Irish Americans of Cleveland
History of the Cleveland Irish
The First Irish in Cleveland
from The Irish Americans & Their Communities of Cleveland
by Nelson J. Callihan &
William F. Hickey
In light of that, it is safe to say that the first Irish to settle in Cleveland were those who came in the early and middle 1820's. There were only a handful of them and all had come from their labors on the Erie Canal, seeking a better way of life. They had been told that the life of a seaman was to be preferred to that of a canal digger. Only the most adventurous of them were willing to give up their steady work to go chasing such a rainbow, but some did, spurred on by thoughts of material gain, the quicker to get money to send home so relatives could join them here.
Some did manage to land berths on Great Lakes sailing vessels, but most had to settle for jobs on the docks. They didn't complain; they were lucky to get them. This handful of men was given a little nod by the city's established citizens, for they were so few in number as to be of no consequence. They stayed in their place by the river's mouth and few Clevelanders were even aware of their existence.
It was a different matter in the next few years, especially when the summer of 1825 rolled around. The Erie Canal had been completed and the Ohio about to get under way. the Irish began piling into the town in measurable numbers and the reaction among the local Yankees was quite different -- they didn't like the rag-tag men who spoke English with a brogue and were obnoxious in other ways as well. Work on the canal lured most of them away, but by the best estimates of historians of the day and newspaper accounts, close to 200 Irishmen remained as squatters.
Like their pioneering brothers before them, they headed for the docks seeking work. But there was another reason for doing so: the Yankee establishment let them know in no uncertain terms they were not welcome in other sections of the still small, but bustling, community. The attitude of the local residents was understandable, for the Irish were a different breed -- foreign, footloose and free-spirited, wild men all.

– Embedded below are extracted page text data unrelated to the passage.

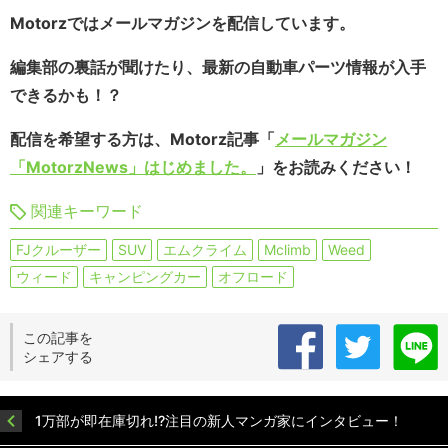
Motorzではメールマガジンを配信しています。
編集部の裏話が聞けたり、最新の自動車パーツ情報が入手
できるかも！？
配信を希望する方は、Motorz記事「
メールマガジン
「MotorzNews」はじめました。
」をお読みください！
関連キーワード
FJクルーザー
SUV
エムクライム
Mclimb
Weed
ウィード
キャンピングカー
オフロード
この記事を
シェアする
1万部が即在庫切れ!?注目の新人マンガ家にインタビュー！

One can imagine the impact the 200 Irishmen made on the more orderly Yankees, who numbered only about 1,000 themselves. They strongly resented this invasion by rough and tumble, mannerless men, who seemed interested only in obtaining the bare necessities of life and drinking the saloons along the riverfront dry. The Yankees had a decision to make and they made it quickly -- they ceded the marshlands at the river's mouth to the Irish.